YOUR TASK
Please set down the data again exactly, minus the pictures.

### DATA PROVIDED

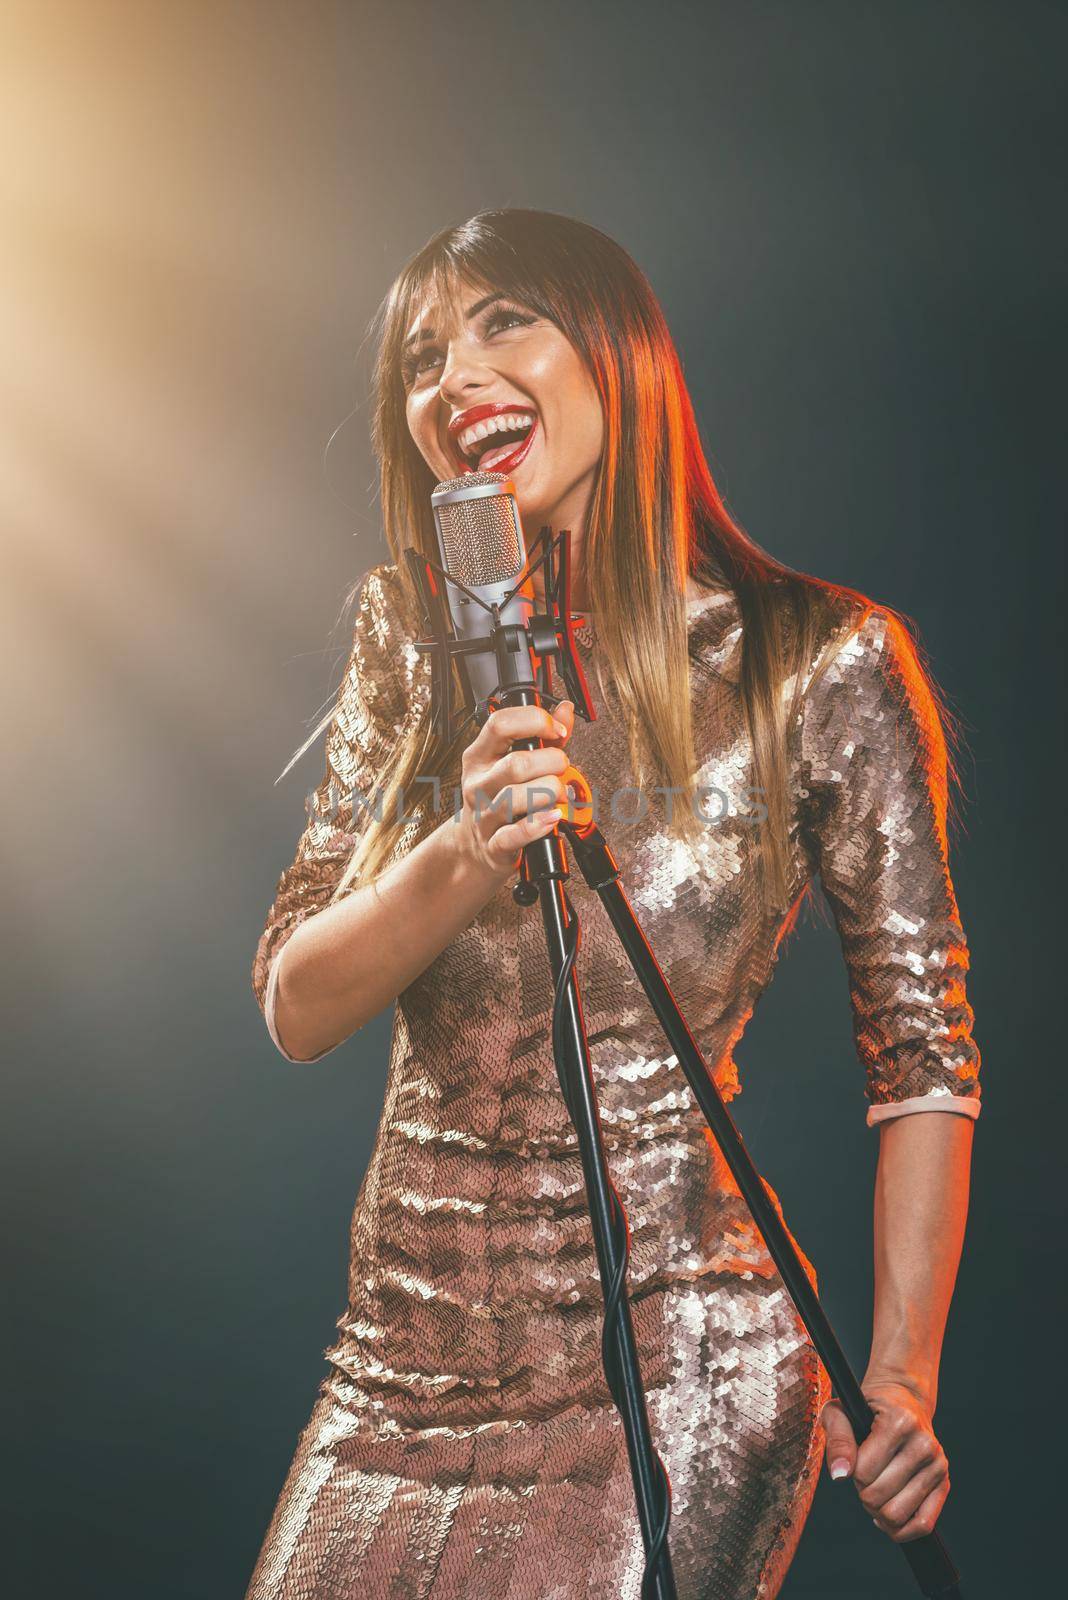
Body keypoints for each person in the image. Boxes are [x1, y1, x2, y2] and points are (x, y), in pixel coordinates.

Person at [245, 209, 981, 1600]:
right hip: (398, 1373)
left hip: (671, 1349)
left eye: (501, 320)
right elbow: (297, 1000)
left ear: (620, 352)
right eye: (421, 357)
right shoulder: (411, 637)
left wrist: (897, 1379)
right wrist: (464, 848)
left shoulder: (814, 662)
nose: (454, 379)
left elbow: (924, 1048)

######

RESPONSE TO THE TASK
Body keypoints for each person in the image. Boxes are [x1, y1, x2, y2] and points are (x, y), in pixel coordinates.

Person at [245, 209, 981, 1600]:
right hip: (398, 1373)
left hip: (671, 1349)
left eye: (501, 320)
right elbow: (297, 1000)
left ear: (620, 352)
right eye: (421, 357)
right shoulder: (411, 637)
left wrist: (897, 1379)
right wrist: (464, 848)
left shoulder: (814, 662)
nose: (454, 379)
left elbow: (924, 1048)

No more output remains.